First we'll load and setup glove and our vocab to get the first "brick" for embedding

For this test I'll load all glove pretrained weight and build the vocab

#### 1st Version

Using Glove and the same data cleaning method as the one in the main branch which let lots of unknown words

In [2]:
# Main/global imports
import torch
import numpy as np
import pandas as pd

from textfn import *
from classes import *
from tranformer_classes import *

%load_ext autoreload
%autoreload 2

In [52]:
df = loadDts('dataset/train_processed.csv')

In [56]:
d_model = 50 # Renammed from embedding_dim
glove_path = 'glove_pretrained/glove.6B.{}d.txt'.format(embedding_dim)
vocab_size = 10000
max_seq_length = 20

embeddings = np.zeros((vocab_size+2, embedding_dim))
word_to_index = {}
index=0
with open(glove_path, "r", encoding="utf-8") as f:
    for line in f:
        if index >= vocab_size-2:
            break
        values = line.split()
        word = values[0]
        vector = np.asarray(values[1:], dtype="float16")
        embeddings[index] = vector
        word_to_index[word] = index
        index +=1 
    f.close()
embeddings[index+1] = np.zeros(embedding_dim)
embeddings[index+2] = np.zeros(embedding_dim)
word_to_index['<unk>'] = index+1
word_to_index['<pad>'] = index+2
vocab_size+=2

In [57]:
data = TranformerGloveDataset(df, max_seq_length, word_to_index, train=True)

### I. i. Embedding Handling

As we built the vocab, we'll need to handle the embedded values of the words.

#### Method 1:

Using Glove's pretrained weights and freezing the layer in the class Embedder

#### Method 2:

Idem as method 1 but putting this direclty in the Encoder class using the embedding layer

For now, using Method 1 

## II. Positional Encoding

Positional Encoding is a matrix which define the position of the word in the sentence.

It's defined with:

$$
PE_{(pos, 2i)} = sin(pos/10000^{2i/d_{model}})
$$
And
$$
PE_{(pos, 2i+1)} = cos(pos/10000^{2i/d_{model}})
$$

As stated on the original paper: 
"The positional encodings have the same dimension $d_{model}$ as the embeddings, so that the two can be summed."

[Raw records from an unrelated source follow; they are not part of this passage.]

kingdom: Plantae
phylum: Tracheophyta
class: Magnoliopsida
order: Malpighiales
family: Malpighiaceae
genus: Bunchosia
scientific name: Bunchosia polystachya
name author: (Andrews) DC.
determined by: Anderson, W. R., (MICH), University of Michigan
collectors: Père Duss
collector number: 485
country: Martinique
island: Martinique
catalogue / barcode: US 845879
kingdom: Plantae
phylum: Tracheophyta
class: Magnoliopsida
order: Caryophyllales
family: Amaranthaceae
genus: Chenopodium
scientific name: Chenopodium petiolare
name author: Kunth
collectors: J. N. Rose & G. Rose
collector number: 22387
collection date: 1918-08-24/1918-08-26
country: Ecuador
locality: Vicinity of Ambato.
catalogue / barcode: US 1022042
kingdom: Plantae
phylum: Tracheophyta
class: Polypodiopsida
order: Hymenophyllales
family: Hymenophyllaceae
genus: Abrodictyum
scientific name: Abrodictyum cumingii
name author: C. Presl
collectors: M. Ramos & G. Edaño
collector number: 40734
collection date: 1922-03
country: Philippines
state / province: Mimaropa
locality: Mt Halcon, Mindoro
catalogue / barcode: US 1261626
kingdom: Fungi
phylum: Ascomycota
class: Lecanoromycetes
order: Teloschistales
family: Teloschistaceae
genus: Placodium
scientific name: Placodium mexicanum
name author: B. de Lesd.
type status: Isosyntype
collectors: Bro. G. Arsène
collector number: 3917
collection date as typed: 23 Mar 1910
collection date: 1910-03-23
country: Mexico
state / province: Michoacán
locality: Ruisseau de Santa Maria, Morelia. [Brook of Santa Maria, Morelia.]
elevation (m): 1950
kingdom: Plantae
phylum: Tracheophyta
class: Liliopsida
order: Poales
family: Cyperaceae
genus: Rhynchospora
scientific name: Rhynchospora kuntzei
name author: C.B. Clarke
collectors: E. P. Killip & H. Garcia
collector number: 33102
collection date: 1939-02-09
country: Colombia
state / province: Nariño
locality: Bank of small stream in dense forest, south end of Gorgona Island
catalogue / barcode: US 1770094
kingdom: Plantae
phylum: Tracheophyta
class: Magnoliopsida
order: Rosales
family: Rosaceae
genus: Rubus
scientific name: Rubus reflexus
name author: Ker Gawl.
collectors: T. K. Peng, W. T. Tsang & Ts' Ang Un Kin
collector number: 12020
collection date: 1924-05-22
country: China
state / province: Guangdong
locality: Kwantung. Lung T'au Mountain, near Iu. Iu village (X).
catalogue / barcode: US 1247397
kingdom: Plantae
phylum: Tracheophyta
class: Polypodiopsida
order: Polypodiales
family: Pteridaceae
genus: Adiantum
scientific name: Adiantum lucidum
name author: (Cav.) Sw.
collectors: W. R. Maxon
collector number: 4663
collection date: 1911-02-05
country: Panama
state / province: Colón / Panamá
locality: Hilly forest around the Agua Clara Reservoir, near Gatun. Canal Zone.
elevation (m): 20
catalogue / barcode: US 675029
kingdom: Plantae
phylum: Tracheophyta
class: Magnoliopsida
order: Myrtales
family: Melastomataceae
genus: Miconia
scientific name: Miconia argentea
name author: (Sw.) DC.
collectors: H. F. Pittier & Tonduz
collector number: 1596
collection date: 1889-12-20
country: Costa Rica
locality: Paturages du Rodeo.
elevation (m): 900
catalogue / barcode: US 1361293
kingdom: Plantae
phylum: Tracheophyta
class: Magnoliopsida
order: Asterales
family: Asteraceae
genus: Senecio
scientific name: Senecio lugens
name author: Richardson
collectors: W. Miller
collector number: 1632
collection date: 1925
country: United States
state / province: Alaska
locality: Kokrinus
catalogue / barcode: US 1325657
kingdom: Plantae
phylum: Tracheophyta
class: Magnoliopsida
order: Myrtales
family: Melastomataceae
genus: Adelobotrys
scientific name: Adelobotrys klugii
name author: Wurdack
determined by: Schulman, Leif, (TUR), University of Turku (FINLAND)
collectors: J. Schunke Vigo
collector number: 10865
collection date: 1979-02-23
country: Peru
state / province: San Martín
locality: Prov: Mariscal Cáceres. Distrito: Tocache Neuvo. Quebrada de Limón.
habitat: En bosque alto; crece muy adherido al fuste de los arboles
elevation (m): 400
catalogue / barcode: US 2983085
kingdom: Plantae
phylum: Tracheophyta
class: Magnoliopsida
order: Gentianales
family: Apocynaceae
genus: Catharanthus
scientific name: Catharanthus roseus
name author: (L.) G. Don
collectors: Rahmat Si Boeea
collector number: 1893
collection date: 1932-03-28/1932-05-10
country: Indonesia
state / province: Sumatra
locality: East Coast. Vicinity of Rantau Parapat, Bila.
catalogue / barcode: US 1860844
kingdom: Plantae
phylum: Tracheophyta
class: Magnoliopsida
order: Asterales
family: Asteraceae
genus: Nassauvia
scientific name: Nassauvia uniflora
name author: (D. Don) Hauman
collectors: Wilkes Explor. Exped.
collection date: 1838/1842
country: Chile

So the dimensions of the PE matrix are the **sentence size** and **embedding size** or $d_{model}$

##### Method 1

Create a class that compute the positional encoding

In [8]:
# Example to check if positional encoder work
data = torch.randn(5, 10, 6)
pos_enc = PositionalEncoder(10, 6)
encoded_input = pos_enc(data)

print(encoded_input.size())

torch.Size([5, 10, 6])


## III. Multi-Head Attention & Scaled Dot-Product Attention